Europa schrammt mehrmals pro Jahr haarscharf am Blackout vorbei. Grund ist der liberale Strommarkt, durch den Energie quer durch Europa geschickt wird, wo auch immer er gerade benötigt wird und am billigsten zu haben ist. Wenn nichts mehr geht, fürchte sich viele vor Chaos, Anarchie, Gesetzlosigkeit. Dass Einsatzorganisationen wie die Polizei handlungsfähig bleiben, ist deswegen unerlässlich.

Kooperationsvertrag

Ein erster Schritt hierzu soll ein Kooperationsvertrag zwischen Innenministerium und dem Stromnetz-Betreiber Austrian Power Grid (APG) sein, den Innenminister Karl Nehammer (ÖVP) am Montag mit den Vorständen Gerhard Christiner und Thomas Karall unterzeichnet hat. Das konkrete Vorgehen im Falle eines Blackouts soll dadurch noch genauer geregelt werden.

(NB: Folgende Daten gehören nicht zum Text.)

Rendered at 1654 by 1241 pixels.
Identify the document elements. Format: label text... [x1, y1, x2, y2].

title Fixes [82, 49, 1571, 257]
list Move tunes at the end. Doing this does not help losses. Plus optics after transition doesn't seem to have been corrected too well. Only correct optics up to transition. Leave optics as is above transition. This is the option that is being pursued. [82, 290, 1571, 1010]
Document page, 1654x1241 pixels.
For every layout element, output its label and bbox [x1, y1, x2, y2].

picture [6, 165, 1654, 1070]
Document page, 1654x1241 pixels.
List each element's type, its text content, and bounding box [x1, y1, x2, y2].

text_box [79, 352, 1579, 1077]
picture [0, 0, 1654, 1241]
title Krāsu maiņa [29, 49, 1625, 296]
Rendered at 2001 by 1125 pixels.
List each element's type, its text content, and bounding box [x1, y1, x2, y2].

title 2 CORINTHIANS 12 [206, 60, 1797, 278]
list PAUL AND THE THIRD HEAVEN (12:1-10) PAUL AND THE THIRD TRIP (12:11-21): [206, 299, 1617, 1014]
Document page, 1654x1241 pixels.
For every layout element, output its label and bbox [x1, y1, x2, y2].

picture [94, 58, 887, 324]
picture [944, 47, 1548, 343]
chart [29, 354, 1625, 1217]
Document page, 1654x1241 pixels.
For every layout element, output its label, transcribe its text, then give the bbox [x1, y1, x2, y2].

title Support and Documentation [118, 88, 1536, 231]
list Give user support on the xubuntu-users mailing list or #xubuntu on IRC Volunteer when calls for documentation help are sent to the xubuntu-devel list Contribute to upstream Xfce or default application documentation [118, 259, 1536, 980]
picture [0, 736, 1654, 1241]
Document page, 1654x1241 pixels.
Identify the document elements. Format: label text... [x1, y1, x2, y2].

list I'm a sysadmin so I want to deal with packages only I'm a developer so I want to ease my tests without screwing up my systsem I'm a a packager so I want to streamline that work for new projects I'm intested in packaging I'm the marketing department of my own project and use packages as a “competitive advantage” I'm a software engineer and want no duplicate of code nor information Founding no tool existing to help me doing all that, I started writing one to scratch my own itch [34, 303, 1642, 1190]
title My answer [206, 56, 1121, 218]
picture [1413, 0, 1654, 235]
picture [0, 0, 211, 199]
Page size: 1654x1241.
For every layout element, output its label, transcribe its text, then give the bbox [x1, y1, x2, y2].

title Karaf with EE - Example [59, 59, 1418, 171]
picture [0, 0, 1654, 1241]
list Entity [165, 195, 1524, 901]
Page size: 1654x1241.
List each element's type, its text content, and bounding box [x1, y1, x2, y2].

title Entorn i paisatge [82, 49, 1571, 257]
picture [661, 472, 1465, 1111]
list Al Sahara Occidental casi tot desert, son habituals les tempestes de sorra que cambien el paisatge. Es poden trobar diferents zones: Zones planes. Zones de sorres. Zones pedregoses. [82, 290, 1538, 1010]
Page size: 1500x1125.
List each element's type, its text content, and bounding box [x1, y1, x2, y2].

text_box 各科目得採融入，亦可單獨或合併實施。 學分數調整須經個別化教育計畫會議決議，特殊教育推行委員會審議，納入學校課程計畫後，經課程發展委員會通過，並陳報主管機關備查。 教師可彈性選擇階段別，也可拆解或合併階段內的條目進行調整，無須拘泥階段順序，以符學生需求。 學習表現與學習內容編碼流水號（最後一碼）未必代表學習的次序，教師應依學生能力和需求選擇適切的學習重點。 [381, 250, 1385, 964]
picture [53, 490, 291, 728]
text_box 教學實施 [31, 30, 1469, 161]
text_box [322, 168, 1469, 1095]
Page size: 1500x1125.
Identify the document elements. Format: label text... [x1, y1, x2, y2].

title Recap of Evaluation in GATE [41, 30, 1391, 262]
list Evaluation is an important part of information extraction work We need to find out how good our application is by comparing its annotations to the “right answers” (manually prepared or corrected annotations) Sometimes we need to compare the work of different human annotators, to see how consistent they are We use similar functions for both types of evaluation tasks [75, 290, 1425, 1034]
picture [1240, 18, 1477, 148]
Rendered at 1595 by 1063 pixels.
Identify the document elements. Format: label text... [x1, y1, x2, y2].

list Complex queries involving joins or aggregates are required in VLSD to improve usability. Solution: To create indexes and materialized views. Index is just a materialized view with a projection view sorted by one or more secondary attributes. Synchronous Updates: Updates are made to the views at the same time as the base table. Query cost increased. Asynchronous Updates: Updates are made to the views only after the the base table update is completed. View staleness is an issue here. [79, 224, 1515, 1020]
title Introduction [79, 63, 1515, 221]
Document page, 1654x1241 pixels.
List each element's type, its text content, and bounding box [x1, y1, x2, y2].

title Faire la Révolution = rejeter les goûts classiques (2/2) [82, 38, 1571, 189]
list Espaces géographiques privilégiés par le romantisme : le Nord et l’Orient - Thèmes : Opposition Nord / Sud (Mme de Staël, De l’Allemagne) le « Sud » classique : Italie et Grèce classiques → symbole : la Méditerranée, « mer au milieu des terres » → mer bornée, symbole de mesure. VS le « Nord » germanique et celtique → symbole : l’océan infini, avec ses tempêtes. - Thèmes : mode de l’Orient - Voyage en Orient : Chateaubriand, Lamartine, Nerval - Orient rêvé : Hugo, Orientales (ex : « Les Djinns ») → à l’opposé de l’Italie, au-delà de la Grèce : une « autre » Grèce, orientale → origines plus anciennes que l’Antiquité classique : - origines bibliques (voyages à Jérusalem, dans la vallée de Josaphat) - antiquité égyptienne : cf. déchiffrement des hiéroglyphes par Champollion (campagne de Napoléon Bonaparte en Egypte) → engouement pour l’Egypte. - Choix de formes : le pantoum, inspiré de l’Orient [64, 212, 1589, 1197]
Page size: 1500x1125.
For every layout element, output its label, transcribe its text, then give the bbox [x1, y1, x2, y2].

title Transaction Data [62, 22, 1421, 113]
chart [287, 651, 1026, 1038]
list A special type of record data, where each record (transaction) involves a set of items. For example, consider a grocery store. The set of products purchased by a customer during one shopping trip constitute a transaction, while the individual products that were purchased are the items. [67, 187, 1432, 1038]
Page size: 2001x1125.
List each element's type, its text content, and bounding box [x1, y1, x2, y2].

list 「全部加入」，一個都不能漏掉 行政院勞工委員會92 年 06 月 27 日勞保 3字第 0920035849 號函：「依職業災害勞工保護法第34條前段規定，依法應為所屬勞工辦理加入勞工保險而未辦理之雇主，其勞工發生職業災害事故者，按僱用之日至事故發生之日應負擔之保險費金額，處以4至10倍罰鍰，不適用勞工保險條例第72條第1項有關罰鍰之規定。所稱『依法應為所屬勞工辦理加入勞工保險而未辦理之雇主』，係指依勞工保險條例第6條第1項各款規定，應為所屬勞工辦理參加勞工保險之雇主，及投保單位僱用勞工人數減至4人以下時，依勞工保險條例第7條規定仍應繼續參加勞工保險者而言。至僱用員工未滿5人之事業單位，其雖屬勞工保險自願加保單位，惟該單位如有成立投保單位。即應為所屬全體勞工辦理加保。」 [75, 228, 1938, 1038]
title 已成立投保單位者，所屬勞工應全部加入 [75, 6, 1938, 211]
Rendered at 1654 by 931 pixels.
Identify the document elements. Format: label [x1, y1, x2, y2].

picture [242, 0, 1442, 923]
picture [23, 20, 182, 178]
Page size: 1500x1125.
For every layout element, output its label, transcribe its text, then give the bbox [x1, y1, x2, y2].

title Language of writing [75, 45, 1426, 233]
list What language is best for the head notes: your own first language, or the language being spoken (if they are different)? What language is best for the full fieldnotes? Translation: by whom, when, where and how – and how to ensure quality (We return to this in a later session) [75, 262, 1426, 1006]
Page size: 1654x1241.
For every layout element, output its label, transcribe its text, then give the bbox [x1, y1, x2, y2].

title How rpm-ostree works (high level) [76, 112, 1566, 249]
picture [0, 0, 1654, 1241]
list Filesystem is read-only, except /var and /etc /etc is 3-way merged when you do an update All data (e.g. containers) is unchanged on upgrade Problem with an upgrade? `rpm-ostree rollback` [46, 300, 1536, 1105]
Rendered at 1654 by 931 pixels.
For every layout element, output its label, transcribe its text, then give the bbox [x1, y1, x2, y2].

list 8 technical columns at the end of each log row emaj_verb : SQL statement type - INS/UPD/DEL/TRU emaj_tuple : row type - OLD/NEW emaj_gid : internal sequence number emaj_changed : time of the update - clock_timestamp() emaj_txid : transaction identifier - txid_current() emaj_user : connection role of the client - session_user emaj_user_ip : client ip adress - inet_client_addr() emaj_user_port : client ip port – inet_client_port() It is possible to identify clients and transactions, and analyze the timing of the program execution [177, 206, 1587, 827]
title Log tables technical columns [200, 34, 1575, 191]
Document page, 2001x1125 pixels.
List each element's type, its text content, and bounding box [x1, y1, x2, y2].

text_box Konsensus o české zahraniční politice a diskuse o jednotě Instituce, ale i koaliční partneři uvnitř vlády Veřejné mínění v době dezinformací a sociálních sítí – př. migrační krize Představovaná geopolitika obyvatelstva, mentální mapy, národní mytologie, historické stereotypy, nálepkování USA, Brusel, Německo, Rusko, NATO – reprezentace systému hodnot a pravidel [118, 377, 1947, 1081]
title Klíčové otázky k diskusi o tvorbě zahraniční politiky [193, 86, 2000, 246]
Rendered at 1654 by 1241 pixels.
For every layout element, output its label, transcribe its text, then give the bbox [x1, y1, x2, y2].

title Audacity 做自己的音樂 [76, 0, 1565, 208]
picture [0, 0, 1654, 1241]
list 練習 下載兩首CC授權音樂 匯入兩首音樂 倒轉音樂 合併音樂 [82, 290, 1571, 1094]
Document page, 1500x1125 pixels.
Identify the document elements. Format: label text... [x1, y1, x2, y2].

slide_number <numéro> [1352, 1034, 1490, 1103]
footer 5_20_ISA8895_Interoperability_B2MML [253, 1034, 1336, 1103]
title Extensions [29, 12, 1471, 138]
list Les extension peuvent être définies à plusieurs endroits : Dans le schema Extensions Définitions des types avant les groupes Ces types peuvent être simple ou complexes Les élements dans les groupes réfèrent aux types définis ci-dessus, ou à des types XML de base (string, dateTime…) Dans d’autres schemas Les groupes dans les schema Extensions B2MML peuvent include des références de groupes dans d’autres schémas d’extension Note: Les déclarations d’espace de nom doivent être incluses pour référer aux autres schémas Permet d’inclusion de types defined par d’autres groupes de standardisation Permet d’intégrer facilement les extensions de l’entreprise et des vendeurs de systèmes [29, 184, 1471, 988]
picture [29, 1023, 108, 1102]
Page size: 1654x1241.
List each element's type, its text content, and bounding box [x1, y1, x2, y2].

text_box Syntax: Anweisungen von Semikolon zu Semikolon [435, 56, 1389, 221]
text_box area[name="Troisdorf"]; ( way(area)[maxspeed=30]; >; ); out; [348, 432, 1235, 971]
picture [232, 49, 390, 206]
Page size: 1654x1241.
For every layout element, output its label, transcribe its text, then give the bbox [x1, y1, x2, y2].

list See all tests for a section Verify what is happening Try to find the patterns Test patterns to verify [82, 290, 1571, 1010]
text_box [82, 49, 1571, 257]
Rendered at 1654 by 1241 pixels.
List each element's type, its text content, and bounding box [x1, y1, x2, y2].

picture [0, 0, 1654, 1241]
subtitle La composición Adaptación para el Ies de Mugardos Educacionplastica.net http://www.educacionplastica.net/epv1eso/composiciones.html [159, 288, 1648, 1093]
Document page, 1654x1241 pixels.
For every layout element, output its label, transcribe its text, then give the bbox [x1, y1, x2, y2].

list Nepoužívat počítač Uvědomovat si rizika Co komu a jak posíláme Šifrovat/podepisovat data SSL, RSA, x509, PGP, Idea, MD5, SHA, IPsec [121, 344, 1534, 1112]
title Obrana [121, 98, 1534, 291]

Während die APG für die sichere Stromversorgung und im schlimmsten Fall für den Wiederaufbau des Stromnetzes zuständig ist, muss die Polizei im Krisenfall weiter für Sicherheit der Bevölkerung sorgen. Außerdem muss das BMI als Sicherheitsministerium die Maßnahmen der Behörden bei Krisen und Katastrophen koordinieren.

Polizei drei Tage durchhaltefähig

"Ein Blackout ist eine der größten Bedrohungen für moderne Staaten. Fehlt der Strom, sind die Versorgungssicherheit, der Verkehr, die Kommunikation und – nicht zuletzt – die öffentliche Sicherheit bedroht", sagte Innenminister Karl Nehammer bei der Vertragsunterzeichnung. "Unsere Planungen sehen vor, dass die Polizei 72 Stunden durchhaltefähig ist und vier weitere Tage einen Notbetrieb gewährleisten kann."

Für diesen Notbetrieb essenziell sind natürlich die Polizeidienststellen. Doch auch diese funktionieren ohne Strom nur beschränkt. 100 Standorte sollen deswegen zu resilienten – also durchhaltefähige – Standorten ausgebaut werden. Das betrifft etwa die Notstromversorgung und die Möglichkeit reduzierter Haustechnik. Außerdem muss die Betankung des Fuhrparks und der Notstromaggregate sichergestellt werden. Im Krisenfall soll das Schlüsselpersonal der Polizei an diesen Standorten zusammengezogen werden.

Darunter befinden sich das Innenministerium selbst sowie wichtige Zentralen wie das Bundeskriminalamt (BKA), die Direktion Staatsschutz und Nachrichtendienst (DSN), die Cobra, die Landespolizeidirektionen sowie die Bezirkspolizeikommanden.